Childhood-onset SLE (cSLE) patients at four pediatric centers in Halifax, Montreal, Toronto and Vancouver were consecutively recruited. Sociodemographics and disease data were collected. Patients were categorized by their primary self-selected ethnicity, and exploratory cluster analyses were examined for disease expression by ethnicity.
We enrolled 213 cSLE patients, and ethnicity data were available for 206 patients: White (31%), Asian (30%), South Asian (15%), Black (10%), Latino/Hispanic (4%), Aboriginal (4%) and Arab/Middle Eastern (3%).
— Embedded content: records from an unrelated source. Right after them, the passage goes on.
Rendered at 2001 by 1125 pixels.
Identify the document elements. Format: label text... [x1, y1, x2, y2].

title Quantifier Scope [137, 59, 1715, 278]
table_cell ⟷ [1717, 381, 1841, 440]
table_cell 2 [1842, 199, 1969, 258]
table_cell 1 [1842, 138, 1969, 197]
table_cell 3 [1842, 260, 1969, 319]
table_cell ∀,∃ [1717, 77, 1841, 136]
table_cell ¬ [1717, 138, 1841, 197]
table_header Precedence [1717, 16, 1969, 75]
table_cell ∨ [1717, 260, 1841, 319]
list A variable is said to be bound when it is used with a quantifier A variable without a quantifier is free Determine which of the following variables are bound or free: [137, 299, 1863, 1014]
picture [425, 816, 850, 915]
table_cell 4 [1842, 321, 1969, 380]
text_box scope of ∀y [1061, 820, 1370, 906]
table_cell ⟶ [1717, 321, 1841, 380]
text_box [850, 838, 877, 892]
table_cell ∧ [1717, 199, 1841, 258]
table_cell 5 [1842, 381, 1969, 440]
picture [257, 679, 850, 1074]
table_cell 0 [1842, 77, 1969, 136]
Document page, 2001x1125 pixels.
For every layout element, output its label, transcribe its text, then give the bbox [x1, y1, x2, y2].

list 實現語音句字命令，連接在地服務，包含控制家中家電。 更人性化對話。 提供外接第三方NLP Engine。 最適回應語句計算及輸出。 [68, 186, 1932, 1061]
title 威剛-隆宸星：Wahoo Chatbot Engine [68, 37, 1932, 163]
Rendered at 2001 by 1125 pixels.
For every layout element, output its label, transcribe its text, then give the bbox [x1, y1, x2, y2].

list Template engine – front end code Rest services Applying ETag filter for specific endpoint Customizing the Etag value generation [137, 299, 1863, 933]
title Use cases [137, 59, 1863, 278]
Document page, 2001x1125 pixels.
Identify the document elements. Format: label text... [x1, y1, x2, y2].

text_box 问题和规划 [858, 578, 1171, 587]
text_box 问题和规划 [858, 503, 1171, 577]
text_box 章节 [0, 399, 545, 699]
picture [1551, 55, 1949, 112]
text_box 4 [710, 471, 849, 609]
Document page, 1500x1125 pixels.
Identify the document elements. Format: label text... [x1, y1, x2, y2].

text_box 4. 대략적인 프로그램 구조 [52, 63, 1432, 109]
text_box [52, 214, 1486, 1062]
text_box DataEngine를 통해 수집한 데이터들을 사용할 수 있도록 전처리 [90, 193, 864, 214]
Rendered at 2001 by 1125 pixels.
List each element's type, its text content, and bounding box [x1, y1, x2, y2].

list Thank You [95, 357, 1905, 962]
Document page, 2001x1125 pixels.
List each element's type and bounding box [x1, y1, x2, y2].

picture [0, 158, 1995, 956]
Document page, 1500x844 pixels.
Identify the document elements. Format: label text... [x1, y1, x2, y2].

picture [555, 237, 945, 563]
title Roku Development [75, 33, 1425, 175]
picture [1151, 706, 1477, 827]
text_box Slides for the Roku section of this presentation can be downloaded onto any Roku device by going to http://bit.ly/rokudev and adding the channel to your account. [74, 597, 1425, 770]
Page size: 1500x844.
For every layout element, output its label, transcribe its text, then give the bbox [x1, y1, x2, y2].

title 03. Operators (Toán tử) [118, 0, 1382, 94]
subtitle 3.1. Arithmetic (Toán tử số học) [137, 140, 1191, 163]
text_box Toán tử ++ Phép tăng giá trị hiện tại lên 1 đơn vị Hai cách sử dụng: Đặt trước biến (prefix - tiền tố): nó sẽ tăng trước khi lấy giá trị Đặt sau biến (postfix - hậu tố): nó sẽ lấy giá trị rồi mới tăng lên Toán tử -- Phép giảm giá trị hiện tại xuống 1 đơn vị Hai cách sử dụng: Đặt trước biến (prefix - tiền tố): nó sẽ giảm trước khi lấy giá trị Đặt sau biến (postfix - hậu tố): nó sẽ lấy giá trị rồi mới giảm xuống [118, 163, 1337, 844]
The frequency of clinical classification criteria (malar rash, arthritis, serositis and renal disease) and autoantibodies significantly differed among ethnicities. Medications were prescribed equally across ethnicities: 76% were taking prednisone, 86% anti-malarials, and 56% required additional immunosuppressants. Cluster analysis partitioned three main groups – mild (N = 50), moderate (N = 82) and severe (N = 68) disease clusters. Only 20% of White patients were in the severe cluster compared to 51% of Asian and 41% of Black patients (p=0.03). However, disease activity indices and damage scores were similar across ethnicities.
Canadian cSLE patients reflect our multi-ethnic population, with differences in disease manifestations, autoantibody profiles and severity of disease expression by ethnicity.